L’humus des terres agricoles a été brûlé par l’agriculture intensifiée, celui des forêts humides et tempérées par le déboisement et les incendies. Les cultures dites «énergétiques « sont en train d’achever la destruction des sols. Sans humus, la terre, la base de toute vie sur les continents, «ne tient plus». Elle s’en va dans les océans par érosion. À l’échelle humaine, cette perte est irremplaçable. Les incendies des forêts, le déboisement, la disparition de l’humus des terres agricoles, sans parler de la suppression des zones humides des rivières, a rejeté et rejette encore des quantités énormes de carbone dans l’atmosphère. Comme effet collatéral, faute d’humus, l’eau des précipitations n’arrive plus dans les nappes phréatiques (ou peu). Elle ruisselle directement vers les rivières dont le débit devient aléatoire : étiage en périodes sèches et inondation en périodes humides. Le cycle de l’eau est gravement perturbé. À cela s’ajoutent le surpâturage et les pratiques agricoles traditionnelles inadaptées dans les pays en voie de développement. Tout cela contribue d’une manière directe aux changements climatiques.

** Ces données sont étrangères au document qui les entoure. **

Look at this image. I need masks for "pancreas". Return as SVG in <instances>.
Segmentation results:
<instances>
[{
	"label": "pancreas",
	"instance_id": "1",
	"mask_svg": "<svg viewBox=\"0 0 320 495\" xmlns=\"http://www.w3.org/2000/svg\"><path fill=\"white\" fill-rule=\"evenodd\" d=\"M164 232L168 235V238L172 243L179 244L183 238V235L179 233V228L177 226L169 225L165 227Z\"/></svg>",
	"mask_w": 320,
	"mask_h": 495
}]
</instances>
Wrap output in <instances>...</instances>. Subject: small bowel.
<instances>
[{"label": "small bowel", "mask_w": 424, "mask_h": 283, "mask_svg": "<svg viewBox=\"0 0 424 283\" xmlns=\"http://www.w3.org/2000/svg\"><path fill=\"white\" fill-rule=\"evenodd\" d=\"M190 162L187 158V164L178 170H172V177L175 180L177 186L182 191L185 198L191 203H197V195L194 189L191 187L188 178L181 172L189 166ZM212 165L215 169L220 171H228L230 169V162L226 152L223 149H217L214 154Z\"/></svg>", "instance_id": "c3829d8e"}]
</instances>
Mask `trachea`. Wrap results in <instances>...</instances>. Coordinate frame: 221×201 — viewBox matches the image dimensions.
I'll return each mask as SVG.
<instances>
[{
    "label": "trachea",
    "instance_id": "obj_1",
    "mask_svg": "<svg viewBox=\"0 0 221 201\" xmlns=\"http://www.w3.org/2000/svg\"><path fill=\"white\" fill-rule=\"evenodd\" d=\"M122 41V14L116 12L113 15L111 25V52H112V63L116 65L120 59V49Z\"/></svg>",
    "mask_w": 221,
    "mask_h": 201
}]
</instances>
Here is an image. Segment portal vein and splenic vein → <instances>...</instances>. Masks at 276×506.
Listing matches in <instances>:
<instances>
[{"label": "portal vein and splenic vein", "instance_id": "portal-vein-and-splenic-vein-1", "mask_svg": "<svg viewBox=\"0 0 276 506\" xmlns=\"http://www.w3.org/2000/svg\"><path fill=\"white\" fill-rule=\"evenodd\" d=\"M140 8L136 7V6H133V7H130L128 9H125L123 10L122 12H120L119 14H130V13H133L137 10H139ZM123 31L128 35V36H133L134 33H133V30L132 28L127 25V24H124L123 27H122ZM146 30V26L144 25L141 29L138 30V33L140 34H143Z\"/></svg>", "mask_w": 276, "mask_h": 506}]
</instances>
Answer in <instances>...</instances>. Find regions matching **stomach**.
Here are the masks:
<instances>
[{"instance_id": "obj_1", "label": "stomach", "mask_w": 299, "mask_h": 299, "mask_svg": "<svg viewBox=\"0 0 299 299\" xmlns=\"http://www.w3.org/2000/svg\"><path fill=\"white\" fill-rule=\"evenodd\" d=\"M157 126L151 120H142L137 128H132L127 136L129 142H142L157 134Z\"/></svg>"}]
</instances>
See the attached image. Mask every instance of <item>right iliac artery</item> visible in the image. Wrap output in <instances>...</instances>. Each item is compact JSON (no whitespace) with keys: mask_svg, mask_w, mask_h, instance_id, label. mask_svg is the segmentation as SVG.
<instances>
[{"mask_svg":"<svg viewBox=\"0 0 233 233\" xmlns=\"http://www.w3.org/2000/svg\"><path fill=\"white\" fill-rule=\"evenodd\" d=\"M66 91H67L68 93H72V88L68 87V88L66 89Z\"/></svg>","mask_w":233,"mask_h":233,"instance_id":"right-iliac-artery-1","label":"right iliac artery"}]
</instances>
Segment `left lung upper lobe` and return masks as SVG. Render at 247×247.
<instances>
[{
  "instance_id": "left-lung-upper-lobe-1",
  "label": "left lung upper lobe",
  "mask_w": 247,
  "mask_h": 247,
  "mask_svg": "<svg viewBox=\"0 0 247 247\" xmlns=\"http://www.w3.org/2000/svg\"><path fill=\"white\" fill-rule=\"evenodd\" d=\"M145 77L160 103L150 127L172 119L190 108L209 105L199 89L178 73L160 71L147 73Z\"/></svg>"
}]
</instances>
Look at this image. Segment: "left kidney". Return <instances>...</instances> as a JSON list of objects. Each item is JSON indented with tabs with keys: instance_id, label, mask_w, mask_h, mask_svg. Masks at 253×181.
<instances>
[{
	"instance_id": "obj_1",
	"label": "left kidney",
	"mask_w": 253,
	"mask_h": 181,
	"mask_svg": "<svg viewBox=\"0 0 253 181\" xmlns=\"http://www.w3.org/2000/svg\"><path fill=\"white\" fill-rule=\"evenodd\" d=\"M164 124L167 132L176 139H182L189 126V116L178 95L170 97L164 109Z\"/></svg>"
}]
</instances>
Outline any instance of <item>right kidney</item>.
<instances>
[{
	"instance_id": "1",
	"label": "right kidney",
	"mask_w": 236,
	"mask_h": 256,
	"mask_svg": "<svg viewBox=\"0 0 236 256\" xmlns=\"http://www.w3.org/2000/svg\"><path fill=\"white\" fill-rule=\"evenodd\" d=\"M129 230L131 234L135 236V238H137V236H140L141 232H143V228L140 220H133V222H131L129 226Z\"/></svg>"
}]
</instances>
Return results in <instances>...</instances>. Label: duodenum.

Les problèmes environnementaux que nous connaissons actuellement (énergie, eau, agriculture) trouvent leur origine dans la méconnaissance des mécanismes de fonctionnement des grands cycles naturel. Sans une vision globale, le risque de faire des erreurs est grand. Malheureusement l’avis des «généralistes» des sciences ne pèse pas lourd devant celui des spécialistes de haut niveau qui ne connaissent bien que leur domaine. C’est souvent l’origine des décisions incorrectes touchant directement la biosphère.
La liaison entre la gestion des eaux résiduaires et les changements climatiques passe par l’agriculture et la production d’énergies vertes. Point de production alimentaire durable sans un traitement durable des eaux usées urbaines. Le premier pas incontournable passe donc par la suppression du système de «tout-à-l’égout «, obéissant aux mêmes principes que celui du «tout-à-la-poubelle». Une révision profonde de nos conceptions sur l'hygiène et sur le rôle des bactéries est également nécessaire. Sans cela, il ne sera pas possible d'entamer la démarche suggérée dans cet essai.
Les déjections humaines et animales ne sont pas des déchets, elles sont plus qu'une ressource : elles font partie intégrante du monde du vivant. Sans elles, le fonctionnement de la biosphère est gravement perturbé. Elles font partie des processus indispensables à la vie sur terre.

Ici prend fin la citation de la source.